▶ _What is being asked_
Write out all of the data again with every "Kompany" replaced by "Company" and everything else unchanged. Leave the pictures out of your answer.

▶ _Supplied material_
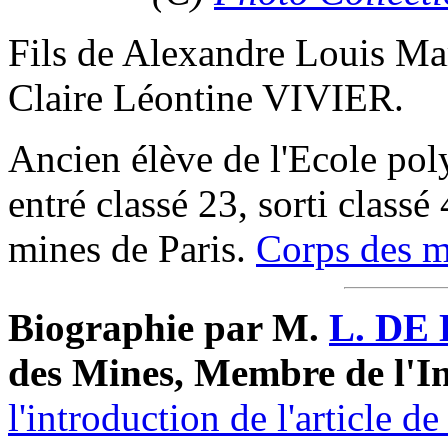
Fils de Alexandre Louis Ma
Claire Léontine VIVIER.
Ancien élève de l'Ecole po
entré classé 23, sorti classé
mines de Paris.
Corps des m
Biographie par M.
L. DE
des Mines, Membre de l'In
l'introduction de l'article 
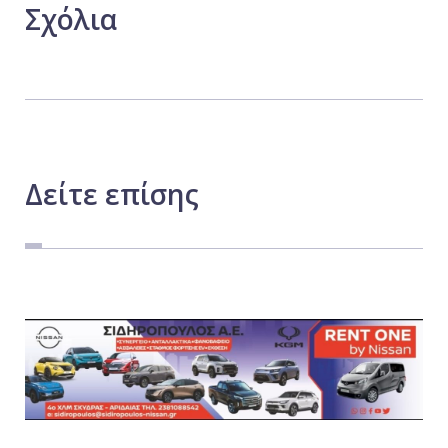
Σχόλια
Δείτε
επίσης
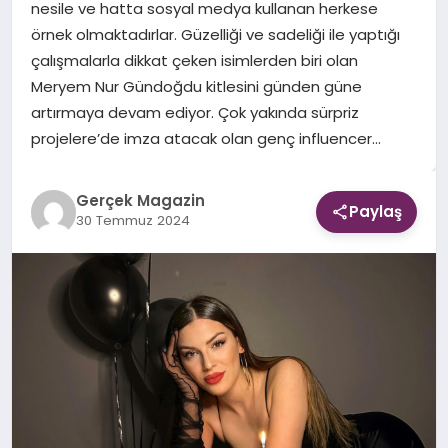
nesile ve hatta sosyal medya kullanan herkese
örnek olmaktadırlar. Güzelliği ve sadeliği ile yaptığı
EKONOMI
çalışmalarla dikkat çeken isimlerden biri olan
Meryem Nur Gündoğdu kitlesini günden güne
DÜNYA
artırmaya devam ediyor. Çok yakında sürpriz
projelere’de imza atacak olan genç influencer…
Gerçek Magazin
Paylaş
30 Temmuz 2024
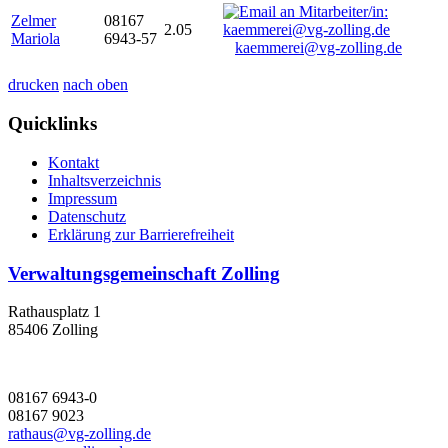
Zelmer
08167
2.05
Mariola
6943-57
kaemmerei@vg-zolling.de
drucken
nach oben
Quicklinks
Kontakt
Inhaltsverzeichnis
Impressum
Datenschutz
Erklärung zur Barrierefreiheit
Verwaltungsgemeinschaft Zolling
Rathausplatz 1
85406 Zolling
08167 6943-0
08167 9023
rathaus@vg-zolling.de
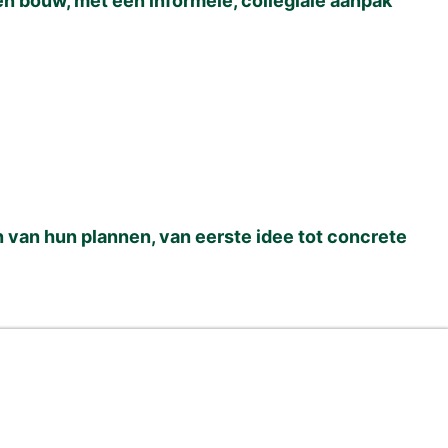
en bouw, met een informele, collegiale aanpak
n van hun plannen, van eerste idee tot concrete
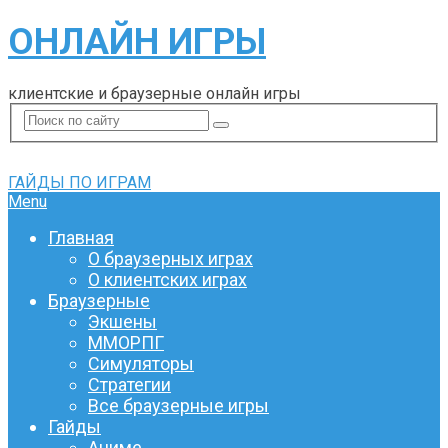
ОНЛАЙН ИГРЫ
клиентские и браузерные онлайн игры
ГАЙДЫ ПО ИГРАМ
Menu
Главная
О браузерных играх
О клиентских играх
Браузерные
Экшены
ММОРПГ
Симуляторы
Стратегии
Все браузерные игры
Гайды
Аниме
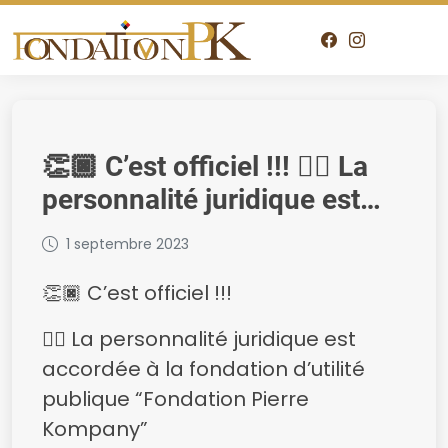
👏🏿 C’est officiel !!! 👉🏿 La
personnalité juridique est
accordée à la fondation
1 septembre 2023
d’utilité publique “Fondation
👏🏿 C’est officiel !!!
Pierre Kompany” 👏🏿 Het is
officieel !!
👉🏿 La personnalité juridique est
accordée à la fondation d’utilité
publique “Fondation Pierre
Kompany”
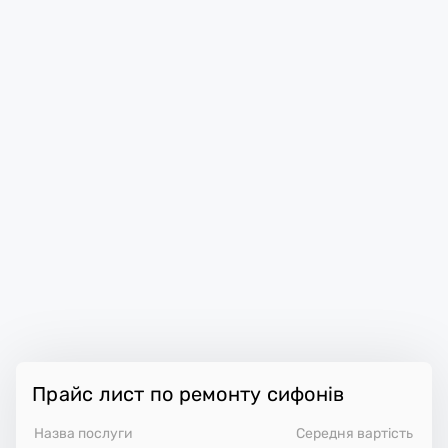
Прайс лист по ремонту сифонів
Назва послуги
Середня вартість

▶ _Reply to the task_
Fils de Alexandre Louis Ma
Claire Léontine VIVIER.
Ancien élève de l'Ecole po
entré classé 23, sorti classé
mines de Paris.
Corps des m
Biographie par M.
L. DE
des Mines, Membre de l'In
l'introduction de l'article 
Σχόλια
Δείτε
επίσης
nesile ve hatta sosyal medya kullanan herkese
örnek olmaktadırlar. Güzelliği ve sadeliği ile yaptığı
EKONOMI
çalışmalarla dikkat çeken isimlerden biri olan
Meryem Nur Gündoğdu kitlesini günden güne
DÜNYA
artırmaya devam ediyor. Çok yakında sürpriz
projelere’de imza atacak olan genç influencer…
Gerçek Magazin
Paylaş
30 Temmuz 2024
Zelmer
08167
2.05
Mariola
6943-57
kaemmerei@vg-zolling.de
drucken
nach oben
Quicklinks
Kontakt
Inhaltsverzeichnis
Impressum
Datenschutz
Erklärung zur Barrierefreiheit
Verwaltungsgemeinschaft Zolling
Rathausplatz 1
85406 Zolling
08167 6943-0
08167 9023
rathaus@vg-zolling.de
en bouw, met een informele, collegiale aanpak
n van hun plannen, van eerste idee tot concrete
ОНЛАЙН ИГРЫ
клиентские и браузерные онлайн игры
ГАЙДЫ ПО ИГРАМ
Menu
Главная
О браузерных играх
О клиентских играх
Браузерные
Экшены
ММОРПГ
Симуляторы
Стратегии
Все браузерные игры
Гайды
Аниме
👏🏿 C’est officiel !!! 👉🏿 La
personnalité juridique est
accordée à la fondation
1 septembre 2023
d’utilité publique “Fondation
👏🏿 C’est officiel !!!
Pierre Company” 👏🏿 Het is
officieel !!
👉🏿 La personnalité juridique est
accordée à la fondation d’utilité
publique “Fondation Pierre
Company”
Прайс лист по ремонту сифонів
Назва послуги
Середня вартість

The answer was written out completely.